Question 2 – Electrolysis of dilute sulphuric acid
A student carried out an electrolysis of dilute sulphuric acid and collected the gases formed.
- Draw a labelled diagram to show the apparatus used. Show the gases collected in their correct ratio.
- Give the formulae of all the ions present in the electrolyte.
- Write half equations for the reactions at the anode and cathode. Write down an overall equation for the reaction.
- Describe the tests and results for any gases evolved.
Take note of the ratio of hydrogen to oxygen.
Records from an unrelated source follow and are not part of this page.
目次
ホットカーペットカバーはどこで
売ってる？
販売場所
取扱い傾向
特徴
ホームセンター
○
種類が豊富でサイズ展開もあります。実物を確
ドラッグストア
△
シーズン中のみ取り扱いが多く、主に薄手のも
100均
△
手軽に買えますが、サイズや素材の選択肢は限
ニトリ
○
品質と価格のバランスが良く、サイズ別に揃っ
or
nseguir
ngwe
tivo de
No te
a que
Hydrogen produced is twice as much as the oxygen produced.
- H+, SO42- and OH–.
Anode reaction: 4OH–(aq) – 4e → 2H2O(l) + O2(g)
OH– is lower than SO42- in the order of preferential discharge so is discharged first.
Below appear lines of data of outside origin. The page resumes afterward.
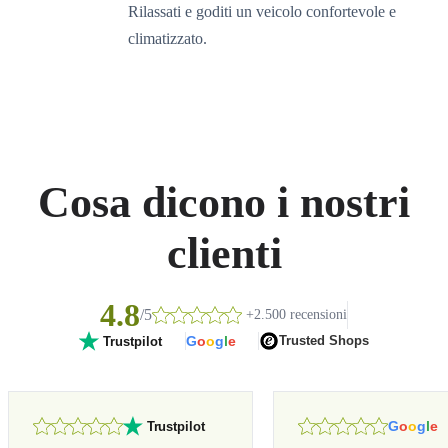
Rilassati e goditi un veicolo confortevole e
climatizzato.
Cosa dicono i nostri
clienti
4.8
/5
+2.500 recensioni
G
o
o
g
l
e
Trusted Shops
Trustpilot
G
o
o
g
l
e
Trustpilot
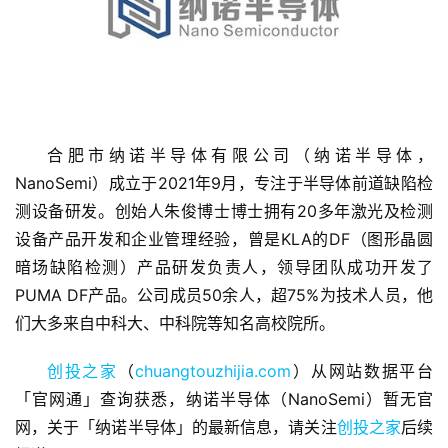
合肥市纳诺半导体有限公司（纳诺半导体，
首
NanoSemi）成立于2021年9月，专注于半导体前道缺陷检
页
测设备研发。创始人朱俊博士博士拥有20多年激光及检测
设备产品开发和企业管理经验，曾是KLA的DF（图形晶圆
融
暗场缺陷检测）产品研发负责人，领导团队成功开发了
资
PUMA DF产品。公司成员50余人，超75%为技术人员，他
报
们大多来自中科大、中科院等知名高校院所。
道
创投之家
（
chuangtouzhijia.com
）从网站数据平台
商
「官网通」查询获悉，纳诺半导体（NanoSemi）暂无官
业
网，关于「纳诺半导体」的最新信息，请关注
创投之家
后续
观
Cathode reaction: 2H+(aq) + 2e → H2(g)
Overall reaction: 2H2O(l) → 2H2(g) + O2(g)
Hydrogen gas is produced at the cathode.
Test for hydrogen gas: Bring a burning splint to the mouth of the test-tube containing hydrogen gas.
Result The gas burns with a loud pop.
Oxygen gas is produced at the anode.
Test for oxygen: Dip a glowing splint in the test-tube containing the gas.
Result: Oxygen gas relights a glowing splint.